Try the High-Five Strategy “Treasure Hunters and Trash Collectors”

by Guest Blogger Donna Wilson

We encourage teachers and parents alike to help students to develop the habit of consistently focusing on what’s useful and positive in their lives. An effective way to do this is to use the High-Five strategy, as described in our book, 60 Strategies for Increasing Student Learning.

The first step is to introduce the concept of positive learning. Discuss the benefits such as better motivation, problem solving, and well-being. Ensure that students have a chance to participate. Ask students if they would like to learn a way to more consistently sustain positive learning states. When you get their affirmation, read aloud the following story about Treasure Hunters and Trash Collectors.

Treasure Hunters and Trash Collectors

It seems that in life there are two types of people. The first are treasure hunters. Every day they seek out what is useful and positive. They focus on it, talk about it, and think about it. Each of these moments is treasured like a bright, shining jewel that they store in their treasure chest forever.

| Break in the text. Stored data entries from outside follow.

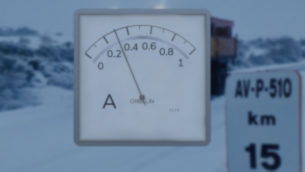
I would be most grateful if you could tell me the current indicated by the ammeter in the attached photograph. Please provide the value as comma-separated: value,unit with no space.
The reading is 0.3,A
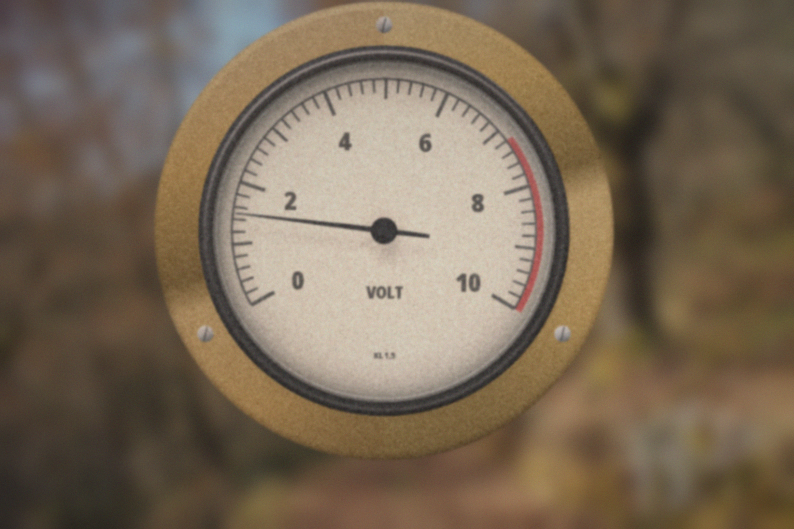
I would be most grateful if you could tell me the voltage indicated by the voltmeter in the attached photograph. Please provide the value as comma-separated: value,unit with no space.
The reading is 1.5,V
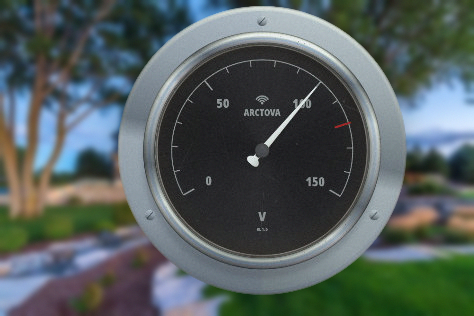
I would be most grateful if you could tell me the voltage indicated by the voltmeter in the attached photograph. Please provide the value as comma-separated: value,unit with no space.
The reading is 100,V
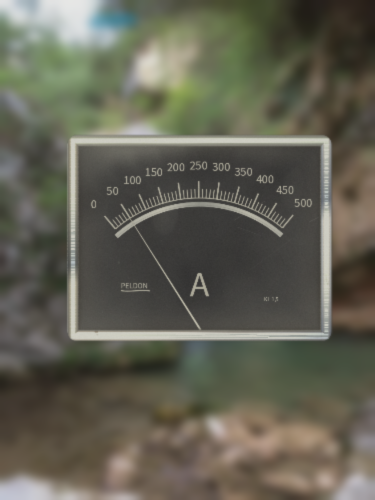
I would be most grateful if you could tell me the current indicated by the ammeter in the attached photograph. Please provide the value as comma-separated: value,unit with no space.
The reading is 50,A
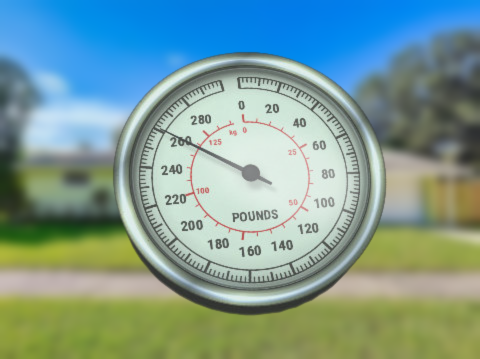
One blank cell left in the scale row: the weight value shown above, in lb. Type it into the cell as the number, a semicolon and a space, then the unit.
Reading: 260; lb
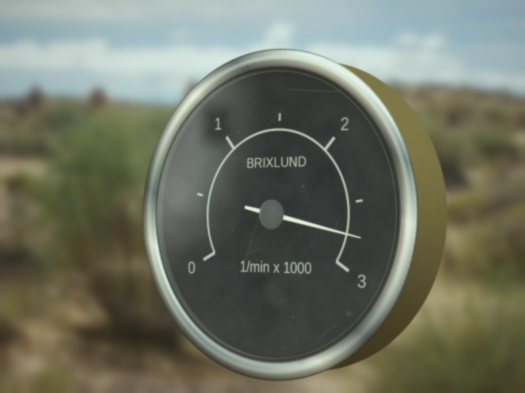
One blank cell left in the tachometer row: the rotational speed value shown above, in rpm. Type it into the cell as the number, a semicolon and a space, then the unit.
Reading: 2750; rpm
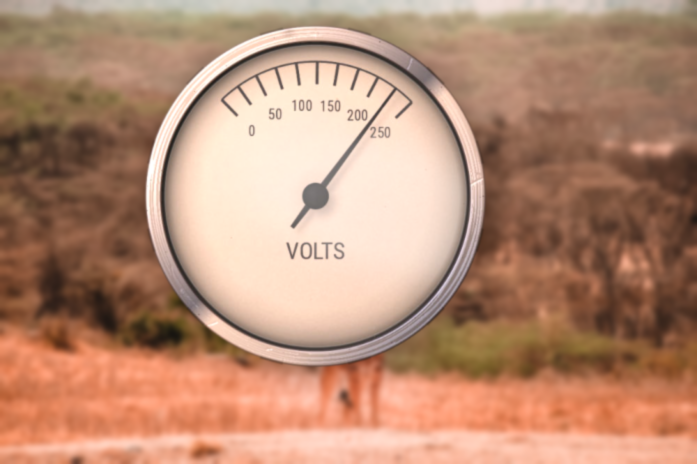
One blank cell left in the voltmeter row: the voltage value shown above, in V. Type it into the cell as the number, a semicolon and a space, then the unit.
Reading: 225; V
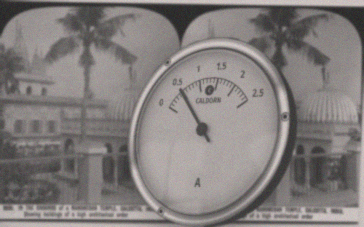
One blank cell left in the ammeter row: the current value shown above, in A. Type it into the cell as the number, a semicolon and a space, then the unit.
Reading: 0.5; A
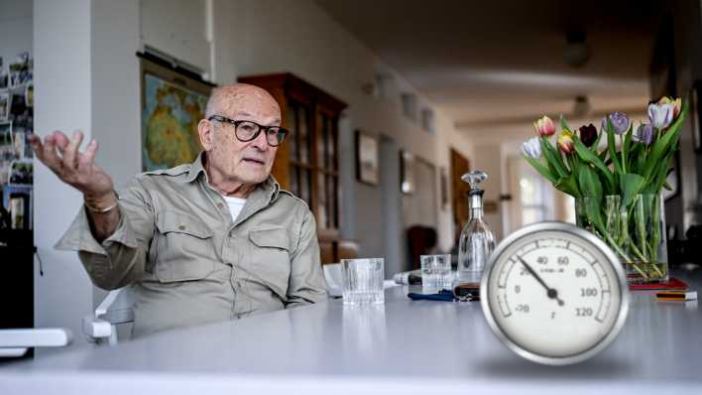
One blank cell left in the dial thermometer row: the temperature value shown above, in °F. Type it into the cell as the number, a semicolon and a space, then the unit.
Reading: 25; °F
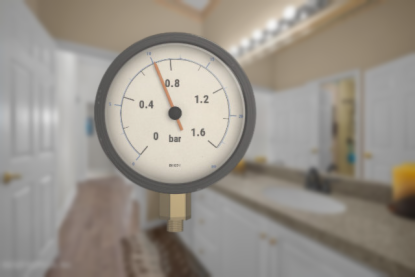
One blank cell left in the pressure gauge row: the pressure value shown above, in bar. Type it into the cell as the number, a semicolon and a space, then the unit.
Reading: 0.7; bar
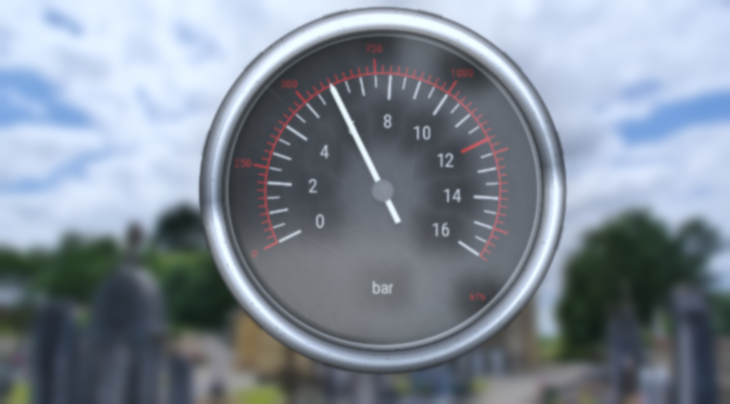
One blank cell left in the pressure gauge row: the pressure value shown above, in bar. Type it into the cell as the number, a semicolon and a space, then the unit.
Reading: 6; bar
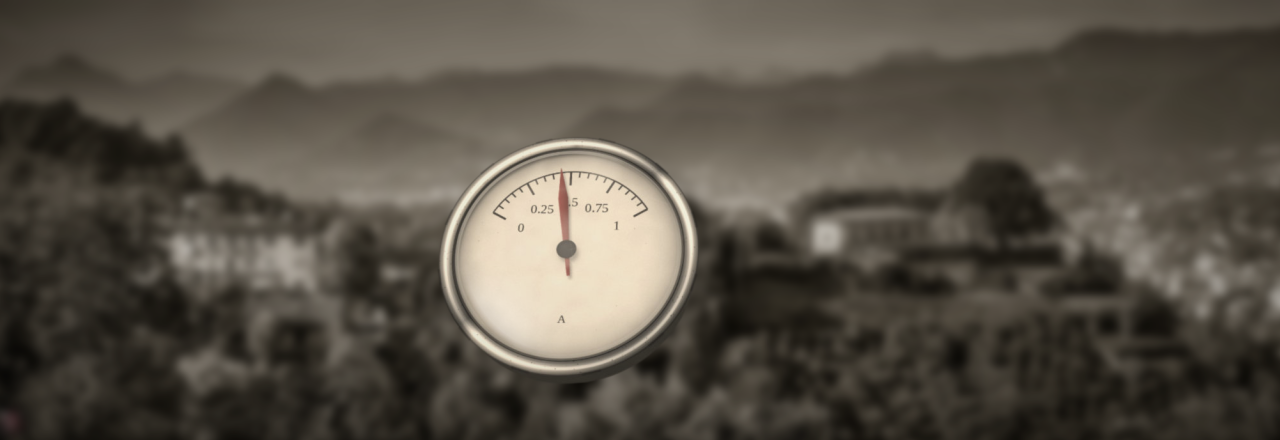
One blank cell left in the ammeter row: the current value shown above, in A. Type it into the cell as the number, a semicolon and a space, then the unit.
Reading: 0.45; A
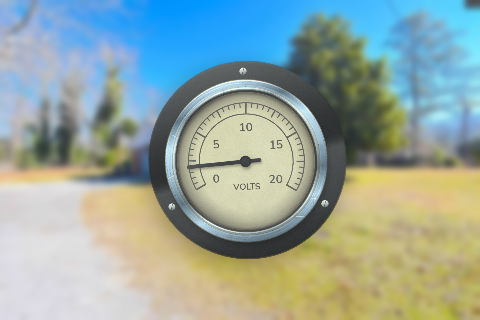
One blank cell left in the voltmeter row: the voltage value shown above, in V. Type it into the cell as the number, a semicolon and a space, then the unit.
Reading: 2; V
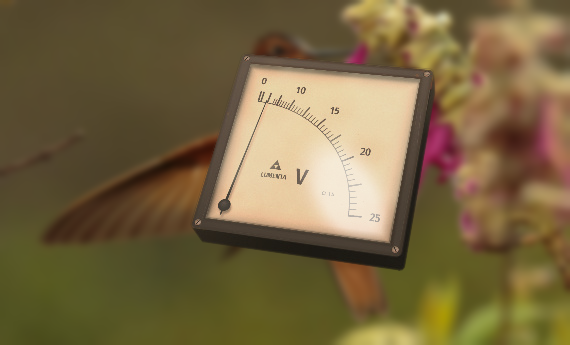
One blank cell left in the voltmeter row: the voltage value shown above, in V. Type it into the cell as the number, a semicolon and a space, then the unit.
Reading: 5; V
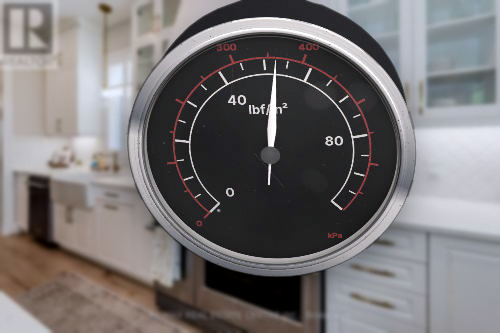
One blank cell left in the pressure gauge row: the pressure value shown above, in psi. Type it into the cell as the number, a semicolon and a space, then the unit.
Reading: 52.5; psi
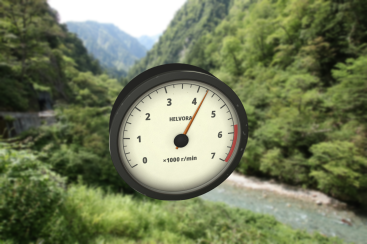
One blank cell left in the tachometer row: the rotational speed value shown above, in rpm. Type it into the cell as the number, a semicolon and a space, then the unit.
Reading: 4250; rpm
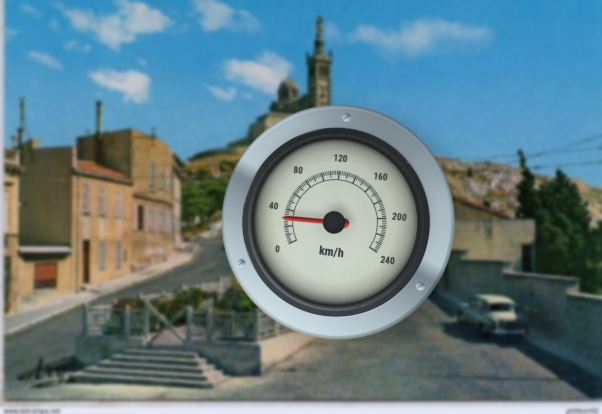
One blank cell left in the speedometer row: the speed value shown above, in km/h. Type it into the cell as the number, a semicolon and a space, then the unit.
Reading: 30; km/h
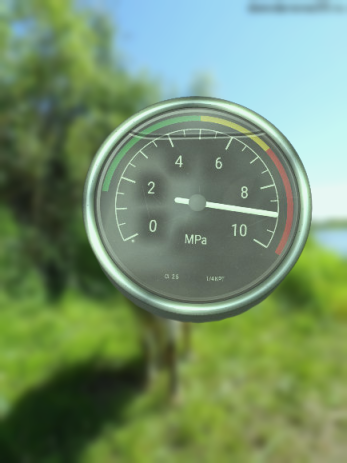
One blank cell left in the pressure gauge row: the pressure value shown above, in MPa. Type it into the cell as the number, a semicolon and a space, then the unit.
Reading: 9; MPa
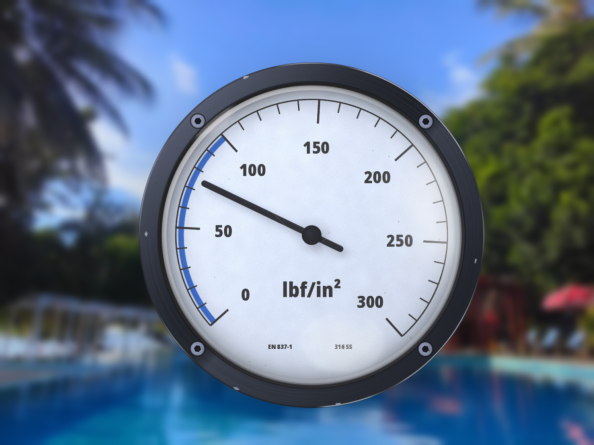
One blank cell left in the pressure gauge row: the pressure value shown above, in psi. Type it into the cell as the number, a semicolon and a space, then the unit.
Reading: 75; psi
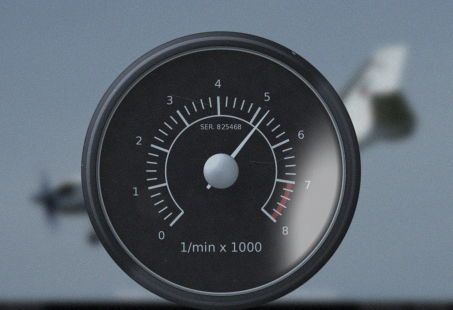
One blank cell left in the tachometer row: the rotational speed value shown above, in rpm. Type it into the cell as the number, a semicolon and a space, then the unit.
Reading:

And then there are trash collectors who spend their lives looking for what is wrong, unfair, and not working. They focus their energy, time, and thoughts on the trash, and every day they put that trash into a big trashcan.

The treasure hunters proudly carry their treasure into the future, while the trash collectors drag their heavy, smelly trashcan from one day to the next. The question is: When they get to the end of the year, what does each person have—a treasure chest filled with useful, positive memories, or a trash can full of things they didn't like?
 The choice is yours. You get to decide.

Follow up the story with these steps:

  • Ask your students if they would like a simple way to become more of a treasure hunter.
  • Ask students to think of things (If appropriate you could ask for five) that they could feel good about, things in their life that they like. These are their “high-vive” things.
  • Ask your students to draw a mind map or write or draw what their things are.
  • Have students to go to five other people, give them a high-five, and read to them what their high-five things are.

Continue to use this process once a week or once a month, and encourage students to find more and new things to put into their high-five list.

Teachers across the states enjoy using this simple technique as a wonderful way to get students to begin to scan and focus on what’s useful and positive. The power of this technique comes when teachers model it on a monthly, weekly, or even daily basis. Feel free to use this strategy as we describe it, or modify for your particular group. After all, teachers are the experts about their students!